7 Le recours est conforme aux dispositions des articles 66 et 67 et de l’article 68, paragraphe 1, du RMUE. Il est recevable.
Remarque liminaire
8 La chambre de recours souhaite insister sur le fait que la demanderesse n’a déposé aucune déclaration après la lettre de refus provisoire de l’examinateur du 7 février 2023, bien qu’il ait été expressément indiqué que si aucune déclaration n’était déposée, la demande serait rejetée. Par conséquent, en l’absence d’arguments et de motifs de la part de la requérante, le rejet final de la demande contestée ne contenait pas d’arguments et de motifs supplémentaires que ceux présentés dans la première lettre de refus provisoire.
Article 7, paragraphe 1, point c), du RMUE
9 Conformément à l’article 7, paragraphe 1, point c), du RMUE, les marques qui sont composées exclusivement de signes ou d’indications pouvant servir, dans le commerce, à désigner l’espèce, la qualité, la quantité, la destination, la valeur, la provenance géographique ou l’époque de la production du produit ou de la prestation du service, ou d’autres caractéristiques de ceux-ci, sont refusées à l’enregistrement. Une «caractéristique» au sens de l’article 7, paragraphe 1, point c), du RMUE est toute caractéristique des produits qui pourrait être immédiatement perçue comme pertinente pour le consommateur ciblé dans le cadre de sa décision d’achat.

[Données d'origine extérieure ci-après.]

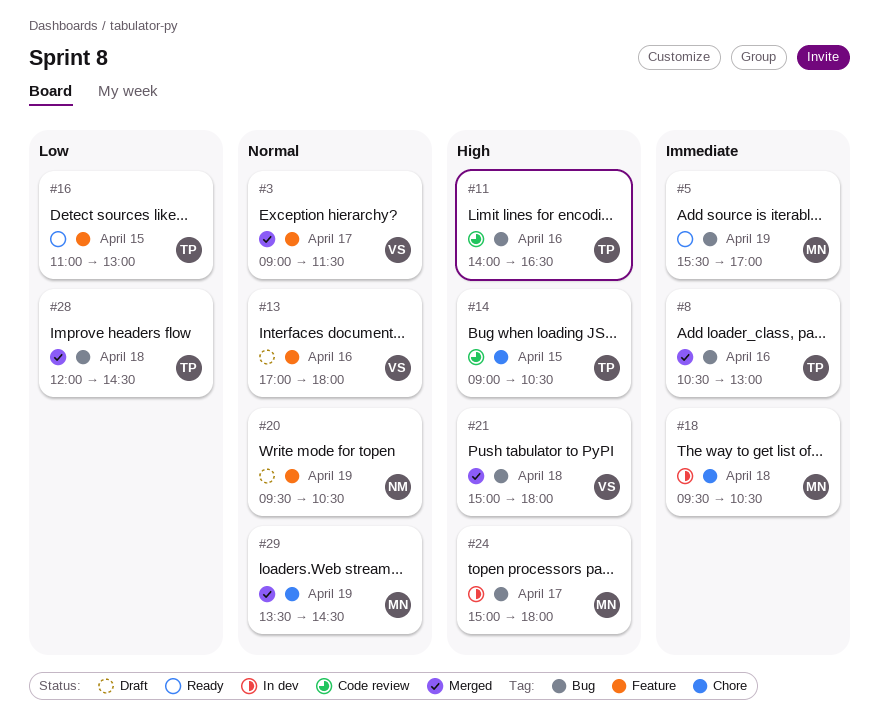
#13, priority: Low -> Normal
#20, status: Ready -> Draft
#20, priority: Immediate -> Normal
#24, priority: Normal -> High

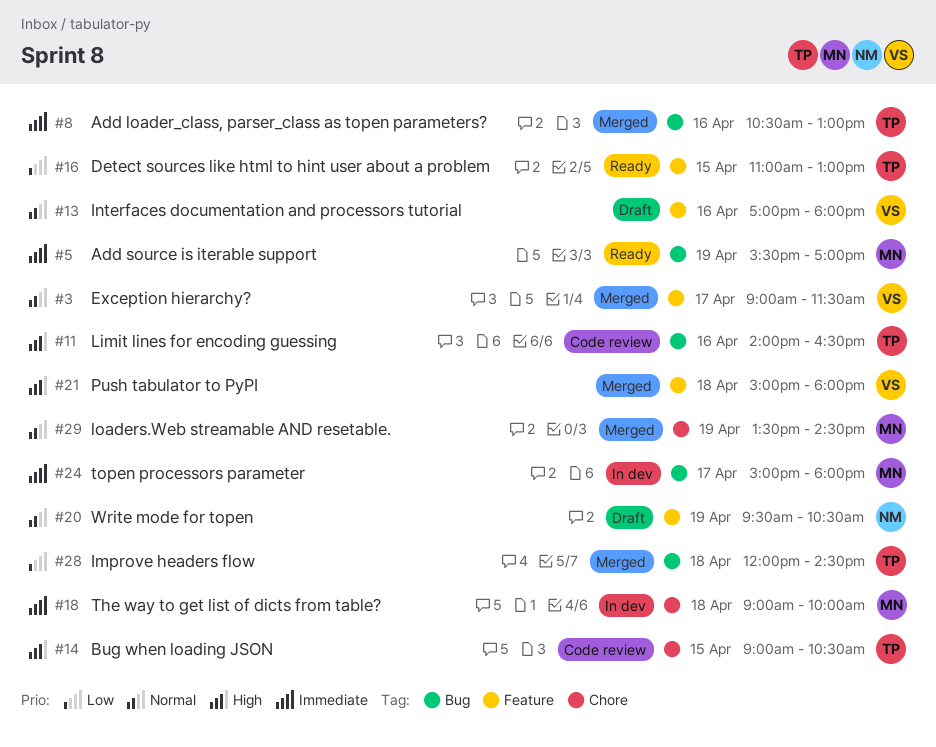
#18, begins: 09:30 -> 09:00
#18, ends: 10:30 -> 10:00
#21, label: Bug -> Feature
#24, priority: High -> Immediate

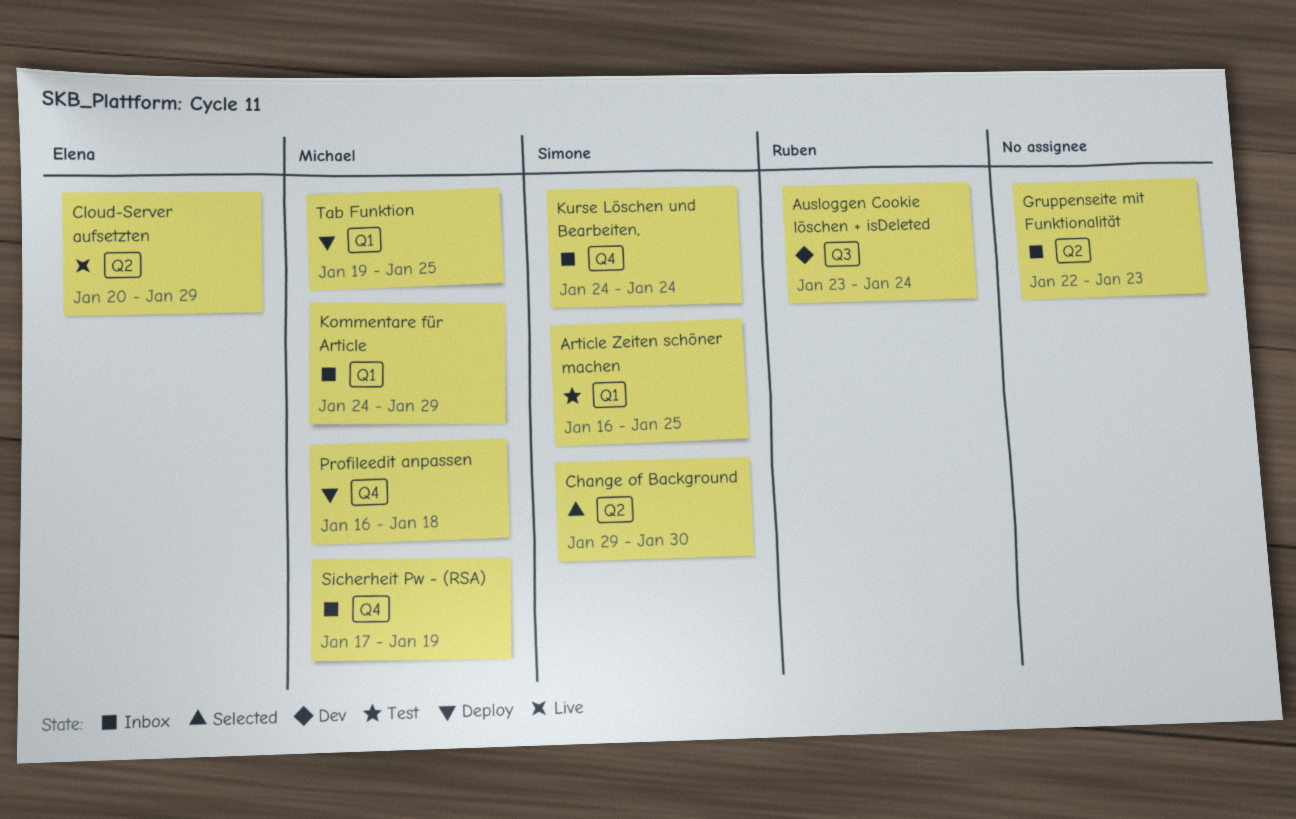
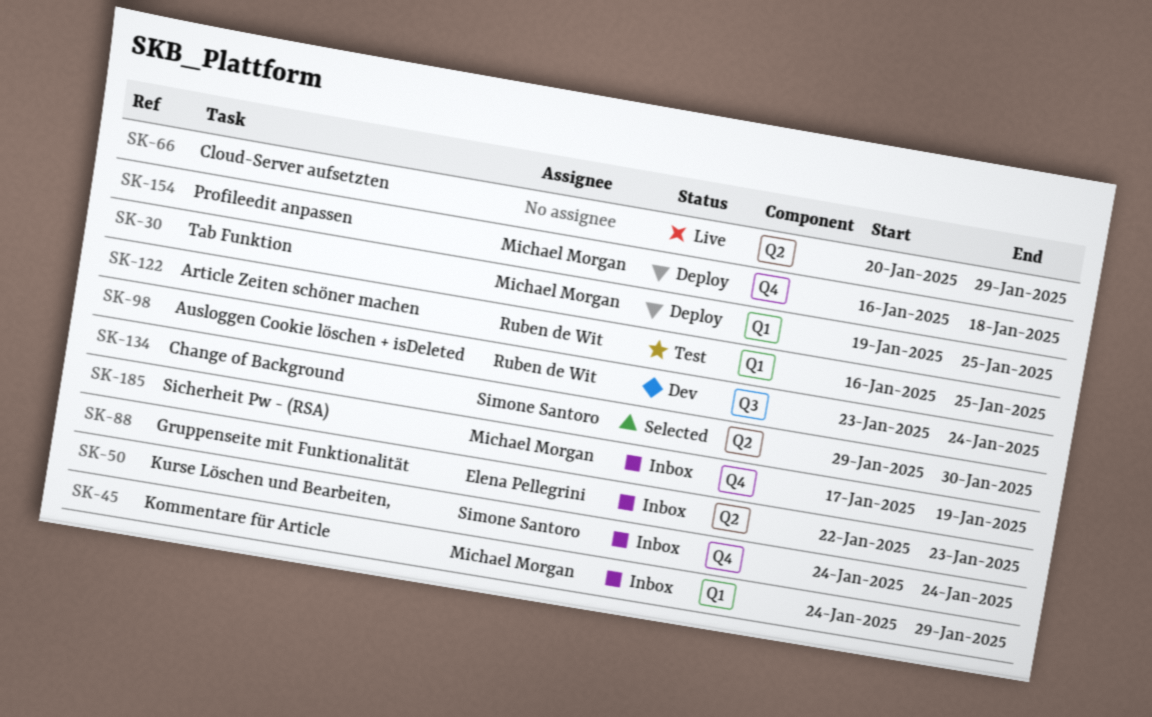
Article Zeiten schöner machen, owner: Simone Santoro -> Ruben de Wit
Cloud-Server aufsetzten, owner: Elena Pellegrini -> none
Gruppenseite mit Funktionalität, owner: none -> Elena Pellegrini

10 En outre, l’article 7, paragraphe 2, du RMUE dispose qu’une marque sera refusée à l’enregistrement même si les motifs de refus n’existent que dans une partie de l’Unio n européenne. Un obstacle qui se rapporte à la population anglophone de l’Union européenne suffit, par conséquent, à rejeter la demande de marque [07/07/2021, T-464/20, Your Daily Protein (fig.), EU:T:2021:421, § 61-62].
11 L’article 7, paragraphe 1, point c), du RMUE poursuit un but d’intérêt général, lequel exige que les signes ou indications descriptives des caractéristiques de produits ou services pour lesquels l’enregistrement est demandé puissent être librement utilisés par tous. Cette disposition ne permet pas que de tels signes ou indications soient réservés à une seule entreprise en raison de leur enregistrement en tant que marque (15/09/2021, T-702/20, en bois, EU:T:2021:589, § 36; 10/02/2021, T-157/20, Lightyoga, EU:T:2021:71, § 42;
13/02/2019, T-278/18, DENTALDISK, EU:T:2019:86, § 38; 04/05/1999; C-108/97 germanophone C-109/97, Chiemsee, EU:C:1999:230, § 25).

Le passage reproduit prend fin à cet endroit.